Отец скинул свой тюремный ватник и остался в красной рубашке-ковбойке и грубом вязанном жилете. Всё-таки он здорово постарел за последние годы: высох больше прежнего, сгорбился… Но запал в нём, кажется, не потух.
— Скажи, пап, — начал я нерешительно, — если, допустим я снова начну подбивать клинья к Татьяне… Тебе нынешнее положение лучше известно: ты видел, как она с Медниковым жила, — и вообще… Как ты думаешь, стоит затевать такое дело?
— Конечно, нет! — бодро сказал отец воодушевлённый моей похвалой. — Нет, и не думай даже! Это не твоя женщина.
— Как это — не моя? А чья? Васина?
— Может, и была Васина, — а теперь уже нет. Но и не твоя. Поверь мне, — это всегда было видно. Бросалось в глаза! Танечка — она ведь спящая красавица… Ей нужен мужчина, который разбудит её. У тебя не получилось, — ни в малой степени! Да ты не очень-то и старался. Василий Петрович — уж как трудился, как трудился… Надорвался на этом деле и в гроб сыграл, — а она так и не проснулась, только помычала во сне да губами почмокала.
— Ты думаешь, не проснулась? Разве она его не любила?
— Любила… Не любила… Если бы люди потрудились сосчитать, сколько разных смыслов они вкладывают в слово «любовь», — мир содрогнулся бы. Одно могу сказать определённо: с ним ей было лучше, чем с тобой. Не обижайся на меня за правду. И не думай, что во второй серии вашего фильма всё будет иначе. Нет, нет.
— Но она очень хорошо меня встретила…
— Ну и что? Она вообще человек добродушный, спокойный, благожелательный. Она и со мной очень мило себя вела все эти годы: всегда поздоровается первая, поговорит, о здоровье расспросит… Я же не делал из этого далеко идущие выводы. Василий Петрович, — да, конечно… Он смог бы, наверное ей растормошить, проживи он ещё лет несколько… Хотя… Ребёночка-то она и от него рожать не захотела, — как и от тебя… Я всё знаю… Он мне как-то жаловался спьяну, на приёме в мэрии…
…Потом отец принялся показывать мне свои новые работы, — они загромождали всю гостиную, слоями стояли возле стен, неокантованные, неподписанные даже. Отец, однако, прекрасно помнил порядок этих напластований, — не глядя вынимал нужный холст из пачки и ставил его напротив окна, под медовое осеннее солнце. Среди новых работ как всегда было много видов Екатеринки, много Волковых горок, много дачи, было и несколько портретов Феба, — и очень удачных, на мой взгляд (не так-то просто изобразить кота, не впадая в сюсюканье)…

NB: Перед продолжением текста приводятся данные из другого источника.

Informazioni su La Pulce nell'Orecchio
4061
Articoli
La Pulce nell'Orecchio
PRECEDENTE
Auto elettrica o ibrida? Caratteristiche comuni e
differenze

А потом вдруг пошла серия о монахе Луке. Это было весьма неожиданно.
— Я его тоже искал! — радостно пояснял мне отец. — Все у нас Луку ищут, — и я решил поискать. Но не в лесах да на горах, а в красках! Сделал тысячу подходов, холста перепортил несчётно, но вот осталось пять вариантов. Какой тебе больше глянется?
Я разглядывал работу за работой. Все они были подчёркнуто разноплановыми: этот в лубочном стиле, в сказочном… Этот чрезмерно натуралистичен, с уклоном аж в некрореализм, а здесь сладостный Лука напоминает бородатого херувимчика… Было полотно в совершенно условной манере: чёрная гора похожая формой на яйцо, и в ней, в позе эмбриона золотой человечек-куколка, — отец иногда позволял себе писать совсем условно, скупо до сухости; иногда это получалось здорово, — но не в данном случае. Очевидно, что отец понятия не имел, с какого боку подойти к нашей легенде, но с отчаянным упорством вновь и вновь шёл на приступ. Откуда бы такое рвение?

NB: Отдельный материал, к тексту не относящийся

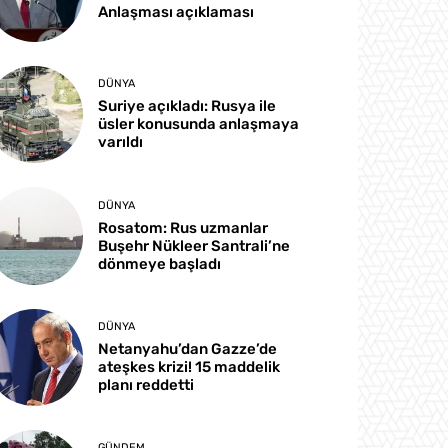
Anlaşması açıklaması
DÜNYA
Suriye açıkladı: Rusya ile
üsler konusunda anlaşmaya
varıldı
DÜNYA
Rosatom: Rus uzmanlar
Buşehr Nükleer Santrali’ne
dönmeye başladı
DÜNYA
Netanyahu’dan Gazze’de
ateşkes krizi! 15 maddelik
planı reddetti
GÜNDEM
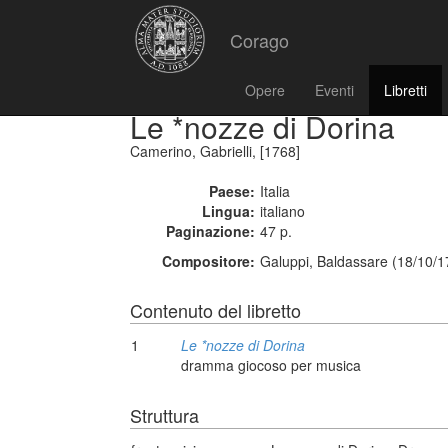
Corago
Opere
Eventi
Libretti
Le *nozze di Dorina
Camerino, Gabrielli, [1768]
Paese:
Italia
Lingua:
italiano
Paginazione:
47 p.
Compositore:
Galuppi, Baldassare (18/10/1
Contenuto del libretto
1
Le *nozze di Dorina
dramma giocoso per musica
Struttura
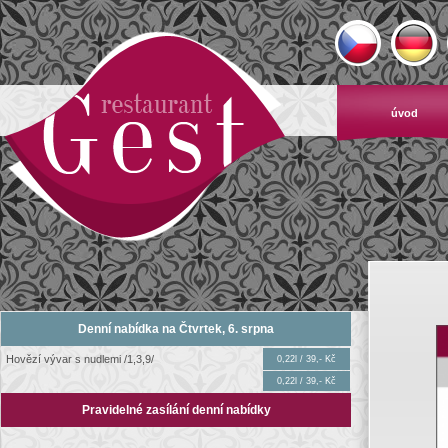
úvod
Denní nabídka na Čtvrtek, 6. srpna
Hovězí vývar s nudlemi /1,3,9/
0,22l / 39,- Kč
0,22l / 39,- Kč
Pravidelné zasílání denní nabídky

— Ну, — сказал я неуверенно. — Может быть, это? — и ткнул пальцем в картину, стилизованную под иконопись. — Во всяком случае, такая манера для этой темы всего уместнее…
— Глупости ты говоришь! — рассердился отец. — Что, за своей журналистикой живопись понимать разучился? Это не работа, это вообще позор! Я её оставил только в укор себе, чтобы не загордиться! Но сдаётся мне, что ни одна вещь сыну не понравилась?